Gun politics hits airwaves as Bush and Gore trade barbs

By Laura Meckler, Associated Press, 05/04/00

WASHINGTON -- Pouncing on a videotape linking George W. Bush to the gun lobby, Al Gore suggested Thursday that his presidential rival would be a puppet of the National Rifle Association. Bush said he'll make decisions on his own. "My job is to do what I think is right," he said.

Their long-distance exchange from the campaign trail came after Handgun Control Inc. released an ad featuring a top NRA official touting the group's clout in a potential Bush White House.

"If we win we'll have a president ... where we work out of their office," Kayne Robinson, the NRA first vice president, tells a gathering in ad footage from a tape bought for $20 from the NRA Web site.

Gore moved quickly to capitalize on the ad.

"He wants to take the gun lobbyists out of the lobby and put them right in the Oval Office. Maybe he would pick (NRA president) Charlton Heston as the next surgeon general," Gore, the presumptive Democratic nominee, told a conference of health care journalists in Chicago.

On the NRA tape, Robinson calls Gore an "antigun fanatic" and said electing him would be a "horror story." But with Bush, the likely Republican nominee, they will have "unbelievably friendly relations."

"If we win, we'll have a Supreme Court that will back us to the hilt," Robinson added.

Bush distanced himself from the NRA.

"I don't want to disappoint the man, but I'll be setting up shop in the White House," he told reporters at a campaign stop in Mission Viejo, Calif. "It'll be my office, I'll make the decisions as to what goes on in the White House. I'll make it clear what my positions are, and if some people on sides of the issue can't agree, so be it.

"My job is to do what I think is right."

"This is an attempt by my opponent to frighten people," Bush added. "I'm not going to let that happen."

The NRA contends that the politics of guns would be considerably friendlier under a Bush administration.

"The antigun people have had literally unlimited access to the (Clinton) White House ... working right out of the office," said Robinson, who also chairs the Iowa Republican Party. "We've been on the outside of the fence looking in.

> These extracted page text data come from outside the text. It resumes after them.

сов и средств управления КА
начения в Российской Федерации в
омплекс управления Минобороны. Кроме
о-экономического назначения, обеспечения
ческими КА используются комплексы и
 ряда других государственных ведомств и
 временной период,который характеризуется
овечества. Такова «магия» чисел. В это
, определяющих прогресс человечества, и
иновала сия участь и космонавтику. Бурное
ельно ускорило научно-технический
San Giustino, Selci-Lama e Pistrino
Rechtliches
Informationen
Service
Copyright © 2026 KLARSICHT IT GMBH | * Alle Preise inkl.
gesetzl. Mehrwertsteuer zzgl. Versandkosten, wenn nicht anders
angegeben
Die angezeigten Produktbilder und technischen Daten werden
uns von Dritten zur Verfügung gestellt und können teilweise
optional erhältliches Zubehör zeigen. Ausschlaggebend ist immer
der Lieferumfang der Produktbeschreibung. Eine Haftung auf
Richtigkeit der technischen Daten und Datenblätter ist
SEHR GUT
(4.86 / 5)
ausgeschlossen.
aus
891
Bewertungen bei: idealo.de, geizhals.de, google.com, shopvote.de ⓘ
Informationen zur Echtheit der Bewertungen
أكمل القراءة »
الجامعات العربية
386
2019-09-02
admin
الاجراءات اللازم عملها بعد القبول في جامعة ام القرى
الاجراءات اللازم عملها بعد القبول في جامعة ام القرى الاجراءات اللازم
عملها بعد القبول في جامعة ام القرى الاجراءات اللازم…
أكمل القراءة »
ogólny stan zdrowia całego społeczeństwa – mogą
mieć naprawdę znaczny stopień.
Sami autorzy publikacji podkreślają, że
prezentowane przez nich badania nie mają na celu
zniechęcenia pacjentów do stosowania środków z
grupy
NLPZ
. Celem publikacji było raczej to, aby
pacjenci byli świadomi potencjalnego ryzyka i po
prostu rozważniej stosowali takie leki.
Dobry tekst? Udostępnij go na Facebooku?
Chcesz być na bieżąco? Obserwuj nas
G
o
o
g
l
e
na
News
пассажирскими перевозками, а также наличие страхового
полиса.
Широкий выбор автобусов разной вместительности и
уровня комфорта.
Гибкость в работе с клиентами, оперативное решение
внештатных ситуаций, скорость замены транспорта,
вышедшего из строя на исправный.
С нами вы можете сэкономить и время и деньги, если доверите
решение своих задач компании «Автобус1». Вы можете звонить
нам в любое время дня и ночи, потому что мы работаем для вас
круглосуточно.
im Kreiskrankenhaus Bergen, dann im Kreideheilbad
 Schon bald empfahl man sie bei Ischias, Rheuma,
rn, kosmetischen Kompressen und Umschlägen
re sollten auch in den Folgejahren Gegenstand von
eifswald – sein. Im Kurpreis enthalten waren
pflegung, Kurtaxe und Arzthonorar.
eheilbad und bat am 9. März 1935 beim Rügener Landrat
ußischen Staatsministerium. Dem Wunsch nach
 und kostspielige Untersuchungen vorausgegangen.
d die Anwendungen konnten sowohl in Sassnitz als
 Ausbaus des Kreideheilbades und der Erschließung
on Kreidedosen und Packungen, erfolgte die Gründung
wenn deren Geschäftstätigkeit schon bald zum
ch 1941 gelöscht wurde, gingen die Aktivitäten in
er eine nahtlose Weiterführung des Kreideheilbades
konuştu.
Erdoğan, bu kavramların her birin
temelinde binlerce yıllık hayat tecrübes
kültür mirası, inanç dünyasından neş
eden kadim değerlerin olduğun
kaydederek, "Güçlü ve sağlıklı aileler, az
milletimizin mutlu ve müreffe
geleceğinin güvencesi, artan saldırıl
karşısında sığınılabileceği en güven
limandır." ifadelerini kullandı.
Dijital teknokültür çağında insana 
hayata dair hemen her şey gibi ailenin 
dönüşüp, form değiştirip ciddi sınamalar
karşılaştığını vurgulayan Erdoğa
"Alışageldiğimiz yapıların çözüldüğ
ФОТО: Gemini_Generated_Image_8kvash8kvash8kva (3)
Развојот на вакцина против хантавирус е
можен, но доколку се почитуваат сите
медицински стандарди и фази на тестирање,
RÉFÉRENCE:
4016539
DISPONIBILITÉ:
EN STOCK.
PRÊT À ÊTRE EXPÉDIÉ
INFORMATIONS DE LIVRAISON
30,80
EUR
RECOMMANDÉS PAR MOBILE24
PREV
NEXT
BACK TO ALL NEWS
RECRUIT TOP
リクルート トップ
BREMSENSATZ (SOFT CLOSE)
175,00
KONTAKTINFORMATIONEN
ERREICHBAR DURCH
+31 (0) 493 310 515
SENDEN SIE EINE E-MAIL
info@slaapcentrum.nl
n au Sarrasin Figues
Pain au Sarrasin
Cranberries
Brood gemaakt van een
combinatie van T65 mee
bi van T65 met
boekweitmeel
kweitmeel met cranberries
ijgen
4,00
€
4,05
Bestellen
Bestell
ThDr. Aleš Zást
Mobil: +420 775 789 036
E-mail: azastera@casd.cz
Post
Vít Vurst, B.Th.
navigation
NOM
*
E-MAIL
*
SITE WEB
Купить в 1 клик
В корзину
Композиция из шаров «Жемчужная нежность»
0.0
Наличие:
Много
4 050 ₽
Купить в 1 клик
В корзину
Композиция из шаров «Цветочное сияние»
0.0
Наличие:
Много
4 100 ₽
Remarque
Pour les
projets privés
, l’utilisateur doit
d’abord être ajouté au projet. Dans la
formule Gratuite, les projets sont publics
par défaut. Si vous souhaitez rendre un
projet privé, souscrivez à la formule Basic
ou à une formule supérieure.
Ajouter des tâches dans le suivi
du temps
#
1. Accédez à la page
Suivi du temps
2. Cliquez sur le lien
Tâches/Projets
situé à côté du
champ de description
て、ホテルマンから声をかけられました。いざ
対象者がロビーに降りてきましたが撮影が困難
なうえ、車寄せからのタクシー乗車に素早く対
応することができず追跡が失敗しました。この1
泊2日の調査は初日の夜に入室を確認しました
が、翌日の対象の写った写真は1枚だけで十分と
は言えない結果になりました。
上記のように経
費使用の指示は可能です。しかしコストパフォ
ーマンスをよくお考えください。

We will do everything we can to support the candidate that supports the Second Amendment."

Gore regularly talks about his support for gun control, appealing to suburban woman and independent voters who will decide the election and who favor Bush by significant margins. At the same time, recent polls find that about six in 10 Americans say they want stricter gun laws.

The vice president supports licensing all new handgun purchases, a waiting period for buying guns and limiting individual gun sales to one per month. Gore also supports mandatory child safety locks and has worked to require background checks for gun purchases at gun shows.

Bush supports instant background checks at gun shows. The problem, gun control advocates say, is when a check turns up something questionable and cannot be completed instantly. Bush does not want to deny purchases under these situations, critics say.

The Texas governor now supports mandatory child safety locks, after first saying they should be voluntary.

Bush also supports raising the minimum age for buying a gun from 18 to 21, and Gore agrees. Texas is one of the few states without a minimum age requirement and critics say Bush has not worked to institute one.

Gore, in criticizing his rival, points to two pieces of pro-gun legislation that Bush signed. One allows Texans to carry concealed weapons; the second prevents Texas cities from suing gun makers.

The Handgun Control ad focuses on the concealed weapons issue, saying he signed a law that allowed guns "in churches, nursing homes, even amusement parks."

Actually, the law bans concealed weapons from such places, but Bush signed follow-up legislation saying the law can only be enforced if visitors are notified of the rules in posted signs or with hand-out cards.

The 30-second spot began airing Thursday in seven states, including several in the Midwest, and will run for a week. The group, which would not identify the states, said it was spending hundreds of thousands of dollars.

Meanwhile, negotiations have broken down between gunmakers and 31 cities that have sued them in an attempt to hold gun manufacturers liable for gun violence, accusing them of failing to use safety features. Talks broke down after the White House wanted to join in, gun advocates said.

Now, gunmakers are looking ahead to a new administration, said Paul Jannuzzo, general counsel for Glock Inc., and Robert Delfay, president of the National Shooting Sports Foundation.

"If there is a Republican administration in 2001," Delfay said, "there will be a much more favorable view of an American's right to keep and bear firearms than there currently is."

Housing Secretary Andrew Cuomo, involved in the talks, said of the NRA, "They're banking on George Bush becoming President Bush, and he will do for them what he did in Texas, which is immunize gun manufactures."